◆ EXERCISE AIM: Only the lines from the start of the entries through the line with "X12700Y3403D01*" should be returned, each exactly as it stands, and no pictures.

+++++

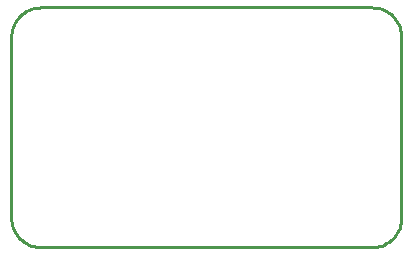
<source format=gbr>
G04 EAGLE Gerber RS-274X export*
G75*
%MOMM*%
%FSLAX34Y34*%
%LPD*%
%IN*%
%IPPOS*%
%AMOC8*
5,1,8,0,0,1.08239X$1,22.5*%
G01*
%ADD10C,0.254000*%


D10*
X0Y25400D02*
X97Y23186D01*
X386Y20989D01*
X865Y18826D01*
X1532Y16713D01*
X2380Y14666D01*
X3403Y12700D01*
X4594Y10831D01*
X5942Y9073D01*
X7440Y7440D01*
X9073Y5942D01*
X10831Y4594D01*
X12700Y3403D01*
X14666Y2380D01*
X16713Y1532D01*
X18826Y865D01*
X20989Y386D01*
X23186Y97D01*
X25400Y0D01*
X304800Y0D01*
X307014Y97D01*
X309211Y386D01*
X311374Y865D01*
X313487Y1532D01*
X315535Y2380D01*
X317500Y3403D01*
X319369Y4594D01*
X321127Y5942D01*
X322761Y7440D01*
X324258Y9073D01*
X325606Y10831D01*
X326797Y12700D01*
X327820Y14666D01*
X328668Y16713D01*
X329335Y18826D01*
X329814Y20989D01*
X330103Y23186D01*
X330200Y25400D01*
X330200Y177800D01*
X330103Y180014D01*
X329814Y182211D01*
X329335Y184374D01*
X328668Y186487D01*
X327820Y188535D01*
X326797Y190500D01*
X325606Y192369D01*
X324258Y194127D01*
X322761Y195761D01*
X321127Y197258D01*
X319369Y198606D01*
X317500Y199797D01*
X315535Y200820D01*
X313487Y201668D01*
X311374Y202335D01*
X309211Y202814D01*
X307014Y203103D01*
X304800Y203200D01*
X25400Y203200D01*
X23186Y203103D01*
X20989Y202814D01*
X18826Y202335D01*
X16713Y201668D01*
X14666Y200820D01*
X12700Y199797D01*
X10831Y198606D01*
X9073Y197258D01*
X7440Y195761D01*
X5942Y194127D01*
X4594Y192369D01*
X3403Y190500D01*
X2380Y188535D01*
X1532Y186487D01*
X865Y184374D01*
X386Y182211D01*
X97Y180014D01*
X0Y177800D01*
X0Y25400D01*
M02*

</source>
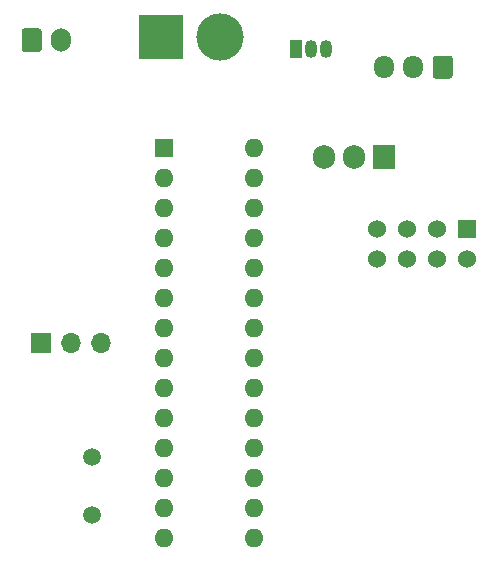
<source format=gbr>
G04 #@! TF.GenerationSoftware,KiCad,Pcbnew,5.1.6-c6e7f7d~87~ubuntu20.04.1*
G04 #@! TF.CreationDate,2020-09-27T23:00:53+02:00*
G04 #@! TF.ProjectId,soil_humidity_module,736f696c-5f68-4756-9d69-646974795f6d,rev?*
G04 #@! TF.SameCoordinates,Original*
G04 #@! TF.FileFunction,Soldermask,Bot*
G04 #@! TF.FilePolarity,Negative*
%FSLAX46Y46*%
G04 Gerber Fmt 4.6, Leading zero omitted, Abs format (unit mm)*
G04 Created by KiCad (PCBNEW 5.1.6-c6e7f7d~87~ubuntu20.04.1) date 2020-09-27 23:00:53*
%MOMM*%
%LPD*%
G01*
G04 APERTURE LIST*
%ADD10O,1.700000X2.000000*%
%ADD11O,1.700000X1.700000*%
%ADD12R,1.700000X1.700000*%
%ADD13C,1.524000*%
%ADD14R,1.524000X1.524000*%
%ADD15R,3.800000X3.800000*%
%ADD16C,4.000000*%
%ADD17R,1.905000X2.000000*%
%ADD18O,1.905000X2.000000*%
%ADD19O,1.050000X1.500000*%
%ADD20R,1.050000X1.500000*%
%ADD21O,1.700000X1.950000*%
%ADD22R,1.600000X1.600000*%
%ADD23O,1.600000X1.600000*%
%ADD24C,1.500000*%
G04 APERTURE END LIST*
D10*
X137120000Y-84074000D03*
G36*
G01*
X133770000Y-84824000D02*
X133770000Y-83324000D01*
G75*
G02*
X134020000Y-83074000I250000J0D01*
G01*
X135220000Y-83074000D01*
G75*
G02*
X135470000Y-83324000I0J-250000D01*
G01*
X135470000Y-84824000D01*
G75*
G02*
X135220000Y-85074000I-250000J0D01*
G01*
X134020000Y-85074000D01*
G75*
G02*
X133770000Y-84824000I0J250000D01*
G01*
G37*
D11*
X140462000Y-109728000D03*
X137922000Y-109728000D03*
D12*
X135382000Y-109728000D03*
D13*
X163830000Y-102616000D03*
X163830000Y-100076000D03*
X166370000Y-102616000D03*
X166370000Y-100076000D03*
X168910000Y-102616000D03*
X168910000Y-100076000D03*
X171450000Y-102616000D03*
D14*
X171450000Y-100076000D03*
D15*
X145542000Y-83820000D03*
D16*
X150542000Y-83820000D03*
D17*
X164470000Y-93980000D03*
D18*
X161930000Y-93980000D03*
X159390000Y-93980000D03*
D19*
X158242000Y-84836000D03*
X159512000Y-84836000D03*
D20*
X156972000Y-84836000D03*
G36*
G01*
X170268000Y-85635000D02*
X170268000Y-87085000D01*
G75*
G02*
X170018000Y-87335000I-250000J0D01*
G01*
X168818000Y-87335000D01*
G75*
G02*
X168568000Y-87085000I0J250000D01*
G01*
X168568000Y-85635000D01*
G75*
G02*
X168818000Y-85385000I250000J0D01*
G01*
X170018000Y-85385000D01*
G75*
G02*
X170268000Y-85635000I0J-250000D01*
G01*
G37*
D21*
X166918000Y-86360000D03*
X164418000Y-86360000D03*
D22*
X145796000Y-93218000D03*
D23*
X153416000Y-126238000D03*
X145796000Y-95758000D03*
X153416000Y-123698000D03*
X145796000Y-98298000D03*
X153416000Y-121158000D03*
X145796000Y-100838000D03*
X153416000Y-118618000D03*
X145796000Y-103378000D03*
X153416000Y-116078000D03*
X145796000Y-105918000D03*
X153416000Y-113538000D03*
X145796000Y-108458000D03*
X153416000Y-110998000D03*
X145796000Y-110998000D03*
X153416000Y-108458000D03*
X145796000Y-113538000D03*
X153416000Y-105918000D03*
X145796000Y-116078000D03*
X153416000Y-103378000D03*
X145796000Y-118618000D03*
X153416000Y-100838000D03*
X145796000Y-121158000D03*
X153416000Y-98298000D03*
X145796000Y-123698000D03*
X153416000Y-95758000D03*
X145796000Y-126238000D03*
X153416000Y-93218000D03*
D24*
X139700000Y-119380000D03*
X139700000Y-124260000D03*
M02*

</source>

+++++

◆ WRITTEN RESPONSE:
<source format=gbr>
G04 EAGLE Gerber RS-274X export*
G75*
%MOMM*%
%FSLAX34Y34*%
%LPD*%
%IN*%
%IPPOS*%
%AMOC8*
5,1,8,0,0,1.08239X$1,22.5*%
G01*
%ADD10C,0.254000*%


D10*
X0Y25400D02*
X97Y23186D01*
X386Y20989D01*
X865Y18826D01*
X1532Y16713D01*
X2380Y14666D01*
X3403Y12700D01*
X4594Y10831D01*
X5942Y9073D01*
X7440Y7440D01*
X9073Y5942D01*
X10831Y4594D01*
X12700Y3403D01*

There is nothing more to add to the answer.